In this study, we evaluated the effect of quercetin with memantine on the reversal of neurotoxicity induced by AlCl₃ in albino Wistar rats.

2. Results

2.1. Behavioral Assessment

2.1.1. Actophotometer

It was observed that the locomotor activity was significantly decreased in the disease control group treated with AlCl₃ when compared to the normal control group. An administration of quercetin with memantine at a dose of 20 + 25 and 20 + 50 mg/kg significantly improved locomotor activity on day 21 and day 42 (p < 0.001) when compared with the disease control group. The administration of quercetin with memantine at a dose of 20 + 25 mg/kg showed improvement on day 21 (p < 0.05) and day 42 (p < 0.001) when compared with the memantine treatment group. The group treated with 20 + 50 mg/kg showed significant improvement in locomotor activity on both days 21 and 42 at a significance level of p < 0.001 when compared with the group treated with memantine (Figure 1).

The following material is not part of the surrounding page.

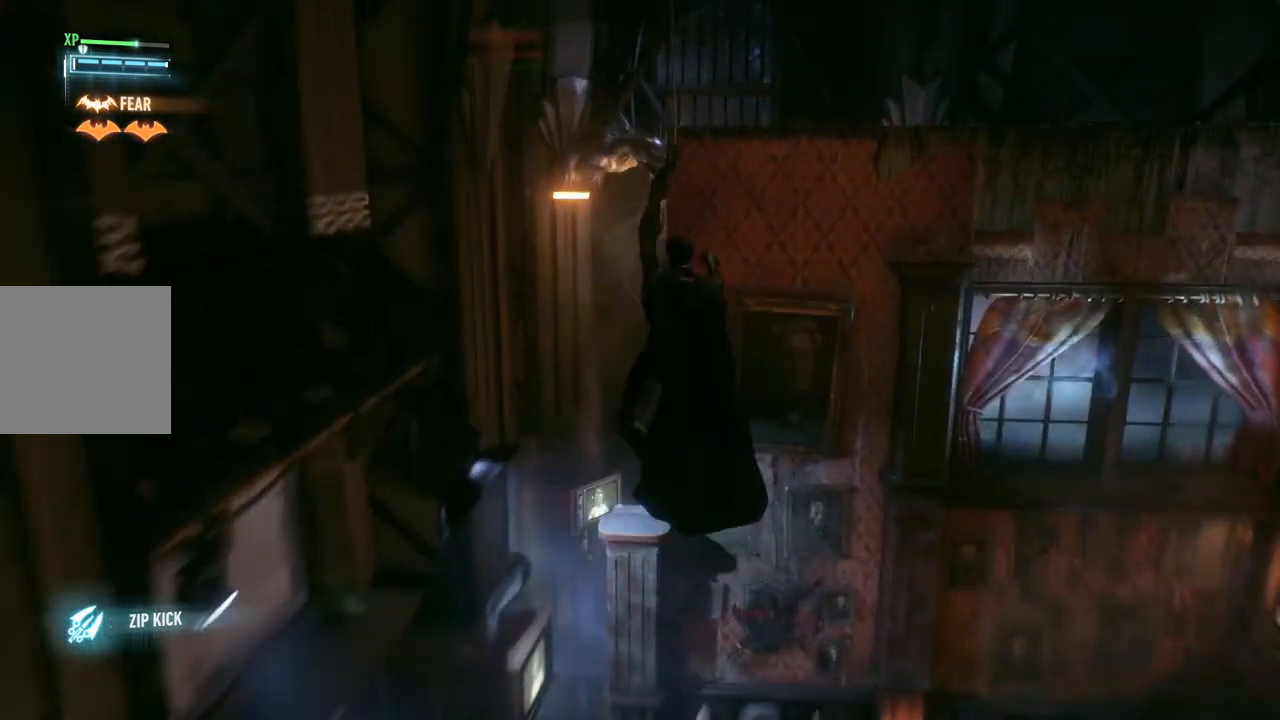
{"buttons": ["R1"], "left_stick": "up", "right_stick": "left", "events": [[33, "R1", "up"], [167, "R1", "down"], [283, "L1", "down"], [283, "R1", "up"], [433, "right_stick", "left"], [450, "R1", "down"], [483, "L1", "up"]]}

2.1.2. Morris Water Maze (MWM)

In the Morris water maze test, a significant increase (p < 0.001) in escape latency was seen in the AlCl₃-treated group when compared with the normal control group on days 21 and 42. The administration of quercetin with memantine at a dose of 20 + 25 mg/kg significantly decreased escape latency on day 21 (p < 0.01) and day 42 (p < 0.001) when compared with the disease control group. Moreover, a dose of 20 + 50 mg/kg quercetin with memantine significantly decreased (p < 0.001) escape latency on both days 21 and 42. Further, at this dose, an improvement in the retention performance of the spatial navigation task was also observed at a significance level of p < 0.05 on day 42 when compared with the group treated with memantine alone (Figure 2).

2.1.3. Elevated Plus Maze (EPM)

In the elevated plus maze test, a significant increase in transfer latency on day 21 and day 42 has been seen in the AlCl₃-treated group when compared to the normal control group. Further, administration of quercetin with memantine at a dose of 20 + 25 mg/kg significantly decreased transfer latency on day 21 (p < 0.01) and day 42 (p < 0.001) when compared with the disease control group. Moreover, quercetin with memantine at a dose of 20 + 50 mg/kg significantly (p < 0.001) decreased the escape latency on both days 21 and 42. On day 42, significant decrease in transfer latency was observed in quercetin with memantine treated group (20 + 25 mg/kg, p < 0.05) when compared with the memantine-treatment group (Figure 3).

2.1.4. Passive Avoidance (PA)

In the passive avoidance test, the escape latency (EL) was measured on day 20, and the retention latency (RL) was measured on the 21st and 42nd days, respectively.

A significant decrease in retention latency was observed in AlCl_3-treated group when compared to the normal control group on both days 21 and 42. The animals treated with memantine 20 mg/kg and quercetin 50 mg/kg showed significant increase in retention latency on day 42 (p < 0.01); however, administration of quercetin with memantine at a dose of 20 + 25 and 20 + 50 mg/kg showed significant improvement in retention latency on day 42 (p < 0.001). Further, treatment with 20 + 50 mg/kg dose showed significant improvement in retention latency (p < 0.05) when compared with the memantine-treatment group (Figure 4).

2.2. Oxidative Stress Parameters

2.2.1. Assessment of Oxidative Stress Parameters in Cortex

The AlCl_3-treated group showed a significant increase in MDA levels (p < 0.001) and a significant decrease in levels of SOD, CAT, and GSH (p < 0.001) in the cortex when compared with normal control group. MDA levels were significantly reduced in the animals treated with quercetin with memantine at a dose of 20 + 25 mg/kg and 20 + 50 mg/kg (p < 0.001) when compared with the disease control group.

Quercetin with memantine treatment at a dose of 20 + 50 mg/kg showed significant improvement in CAT and GSH levels (p < 0.001) also in SOD levels (p < 0.01) when compared with disease control group (Table 1).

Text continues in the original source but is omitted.